I had a call over Christmas from David Cohen, a journalist for the London Evening Standard. “Hi, do you remember me? I reviewed your Edinburgh Festival show a couple of years ago.” My first thought was, “Is this the idiot who gave me a shit review?”
He said, “I was wondering, do you perform at people’s houses? How much do you charge? It’s my birthday on Saturday and I want to organise a surprise. Could you come round and do 30 minutes’ stand-up comedy to 20 Jewish people in my living room? And can you do it for less money?” A bartering match ensued, until we came to a very cheap agreement. “This is the most Jewish thing I’ve ever done,” he screamed.
On Saturday night I arrived at his house, where David introduced me by doing ten minutes of my material. I thought: “I hope he doesn’t expect a refund for that – I’ve got only 20 minutes left.”
Jews inviting Muslims to entertain them. How the tables have turned. And it really was a Jewish affair, lots of laughter, with a lovely buffet at which his wife and I bonded over the best kosher hot dogs in Crouch End.
Much more fun than the Essex pub where I had to perform later, which looked like a prison canteen. I hate New Year’s Eve. It’s full of drunk people getting more drunk, promising not to get drunk from tomorrow, then throwing up outside Dixons, fighting in Burger King, and getting on the wrong bus for fun. If I wanted to see fights like that, I’d wait for the sales in Primark.
This Essex pub was quaint. I walked in and there were about 60 people, not looking particularly happy, like someone in the community had died and they’d met up at the local pub for the post-funeral drink. A buffet had been laid out on the snooker table: sausage rolls, crisps, cheese on sticks. Most of it had not been touched. People were queuing up beside the table to have their photograph taken with the buffet. It was like a commercial for Asda.
There was a dartboard on the wall, next to which there was a notice that said: “To obtain darts a £5 deposit is required which will be returned when darts are handed back to staff – not at staff.”
Eighties records were playing. There was tinsel lining the maroon walls, and a reddish-brown carpet which, if someone had been sick on it, no one would have noticed.

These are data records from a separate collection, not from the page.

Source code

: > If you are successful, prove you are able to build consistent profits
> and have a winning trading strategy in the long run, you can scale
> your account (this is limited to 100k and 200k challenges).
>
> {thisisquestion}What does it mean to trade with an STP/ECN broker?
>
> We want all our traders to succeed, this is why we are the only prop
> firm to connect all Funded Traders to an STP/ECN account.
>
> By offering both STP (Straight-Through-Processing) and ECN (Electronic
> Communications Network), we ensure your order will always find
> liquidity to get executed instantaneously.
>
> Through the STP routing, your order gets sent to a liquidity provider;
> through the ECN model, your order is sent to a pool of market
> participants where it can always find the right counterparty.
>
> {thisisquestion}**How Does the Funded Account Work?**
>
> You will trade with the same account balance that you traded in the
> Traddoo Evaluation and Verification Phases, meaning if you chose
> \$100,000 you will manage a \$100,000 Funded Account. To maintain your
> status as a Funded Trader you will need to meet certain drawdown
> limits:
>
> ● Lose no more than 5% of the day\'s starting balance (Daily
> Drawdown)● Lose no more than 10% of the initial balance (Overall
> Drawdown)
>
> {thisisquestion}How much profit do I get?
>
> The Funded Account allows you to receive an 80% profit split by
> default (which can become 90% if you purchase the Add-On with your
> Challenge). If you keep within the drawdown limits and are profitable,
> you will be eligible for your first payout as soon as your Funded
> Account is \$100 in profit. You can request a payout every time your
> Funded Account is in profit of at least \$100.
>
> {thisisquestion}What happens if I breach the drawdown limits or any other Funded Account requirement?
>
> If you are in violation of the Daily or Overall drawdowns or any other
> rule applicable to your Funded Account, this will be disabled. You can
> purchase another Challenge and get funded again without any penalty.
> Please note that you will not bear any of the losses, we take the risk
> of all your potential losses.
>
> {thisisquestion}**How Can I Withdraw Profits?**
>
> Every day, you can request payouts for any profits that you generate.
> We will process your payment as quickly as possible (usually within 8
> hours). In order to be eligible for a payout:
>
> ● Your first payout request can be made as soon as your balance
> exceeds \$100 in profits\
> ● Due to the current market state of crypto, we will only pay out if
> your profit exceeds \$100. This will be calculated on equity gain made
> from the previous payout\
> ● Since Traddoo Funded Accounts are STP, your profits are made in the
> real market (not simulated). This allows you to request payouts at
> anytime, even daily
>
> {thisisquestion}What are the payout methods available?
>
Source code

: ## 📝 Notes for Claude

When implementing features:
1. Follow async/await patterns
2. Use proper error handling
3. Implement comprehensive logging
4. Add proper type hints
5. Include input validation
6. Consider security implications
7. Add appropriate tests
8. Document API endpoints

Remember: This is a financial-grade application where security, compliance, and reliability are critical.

To create a bit of atmosphere, there were two flashing lights. The DJ was a fatherly figure wearing khaki trousers and an M&S rugby shirt. He had an alarm clock sitting on top of his cassette deck and set at midnight, presumably to let him know to get out of there.
Halfway through my set, a muscleman approached me onstage and shouted in my face: “F**k off.” I only said I’d seen his shirt in Matalan.
I got escorted to my car and was paid in the car park. It was like Crimewatch.
I wanted to get out of there so fast, I actually drove the wrong way up a one-way street and round a mini-roundabout. If the police had stopped me, I’d have said I was doing it in self-defence.
To end a strange night, while driving up the motorway, I received a text message from these girls called Pam and Poppy. It read, “We’re models trying to get hold of Russell Brand. Please tell him to get in touch.” I thought it was a joke. A couple of minutes later, they called.
“We want to get hold of Russell Brand and Jason Donovan. We were wondering if you could tell them we called. We’ve met Jason Donovan a few times and would like to hang out with him.”
I want to hang out with George Clooney, but I don’t ring up Michael Douglas in the hope that he might know him and ask him to drop me a line.
I’m thinking of giving Poppy and Pam my dad’s number. That’ll teach them a lesson. Then I’ll start a pimping agency. This time next year I’ll be a billionaire.